The ministers discussed setting up of a Regional Innovation to Implementation (I2I) fund for accelerated sharing of knowledge, intellectual resources and innovations to reach out and treat all cases.
The World Health Organisation (WHO) also urged the countries to increase budgetary allocations to enable national TB plans to be fully funded.
"We need to make ending TB our central priority.
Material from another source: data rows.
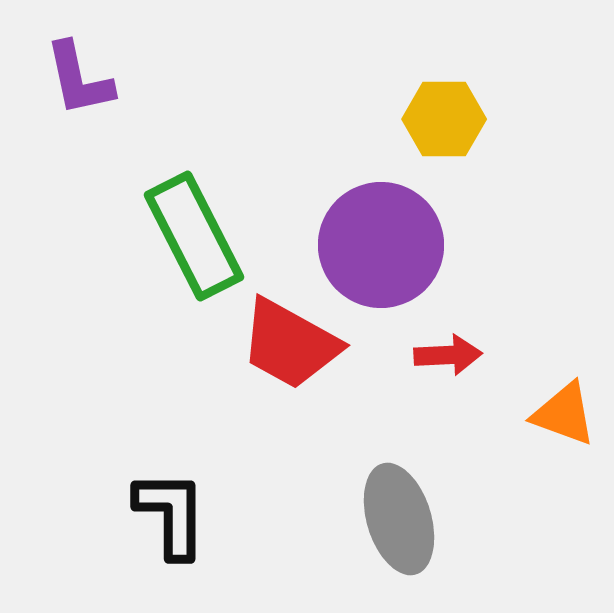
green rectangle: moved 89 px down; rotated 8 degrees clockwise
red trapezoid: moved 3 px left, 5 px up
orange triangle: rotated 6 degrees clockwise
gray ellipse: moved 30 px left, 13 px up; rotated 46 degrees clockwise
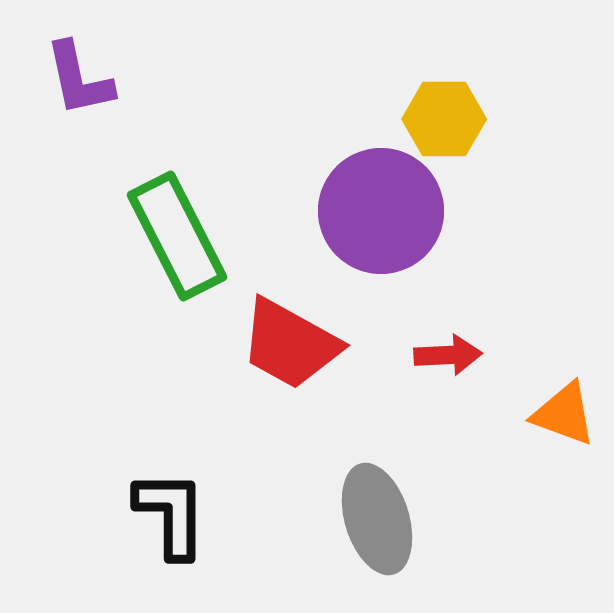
green rectangle: moved 17 px left
purple circle: moved 34 px up
gray ellipse: moved 22 px left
The disease continues to be a leading cause of death and lost productive years in the crucial age group of 15-49 years causing catastrophic expenses, financial losses, outright impoverishment of individuals and households and massive aggregate costs to national economies," said Poonam Khetrapal Singh, Regional Director for WHO South-East Asia.
She said that ending TB is paramount for health and development across the region.
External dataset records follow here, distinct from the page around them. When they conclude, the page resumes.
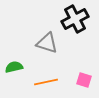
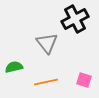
gray triangle: rotated 35 degrees clockwise
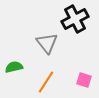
orange line: rotated 45 degrees counterclockwise
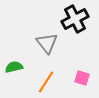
pink square: moved 2 px left, 2 px up
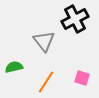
gray triangle: moved 3 px left, 2 px up
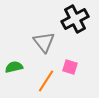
gray triangle: moved 1 px down
pink square: moved 12 px left, 11 px up
orange line: moved 1 px up
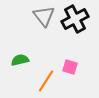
gray triangle: moved 26 px up
green semicircle: moved 6 px right, 7 px up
In 2015, TB caused nearly 800,000 deaths in the region while an estimated 4.74 million new cases were reported.
Six of countries in the region — Bangladesh, DPR Korea, India, Indonesia, Myanmar and Thailand — are among the 30 high TB burden countries globally.
While countries in the region have been making efforts against TB, the annual decline in TB incidence, which is currently between 1.5 Per cent and 2 per cent, is insufficient and needs to be scaled up to at least 10 per cent to 15 per cent for the countries and the region to meet the End TB targets.
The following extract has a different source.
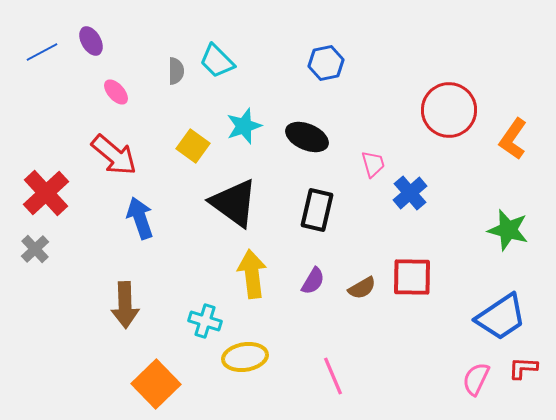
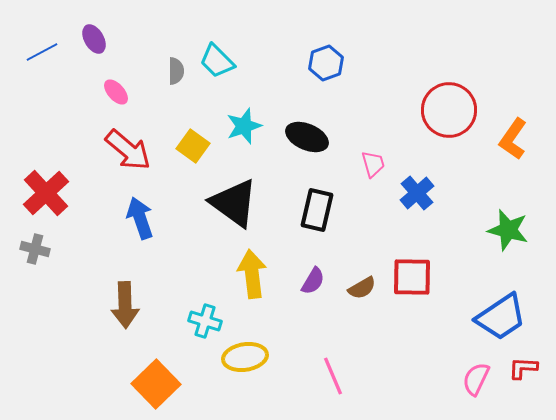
purple ellipse: moved 3 px right, 2 px up
blue hexagon: rotated 8 degrees counterclockwise
red arrow: moved 14 px right, 5 px up
blue cross: moved 7 px right
gray cross: rotated 32 degrees counterclockwise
The global targets seek to reduce TB mortality by 90 per cent and incidence by 80 per cent by 2030.
Committing to take exceptional action and high-impact interventions as per the Call for Action, the Ministers agreed to lead the implementation of the national TB response through an empowered body reporting to the highest levels of government.
Singh said countries also need to apply best practices in taking comprehensive TB treatment and prevention programmes to universal scale, while improving quality and making them genuinely 'people-centred'.
"They need to tackle poverty, malnutrition, quality of healthcare services, sub-optimum living conditions and other socio-economic factors that fuel TB," she said.
The investments in ending TB are expected to give huge returns, with more than 11 million lives expected to be saved and nearly 60 million infections expected to be prevented across the region by 2035.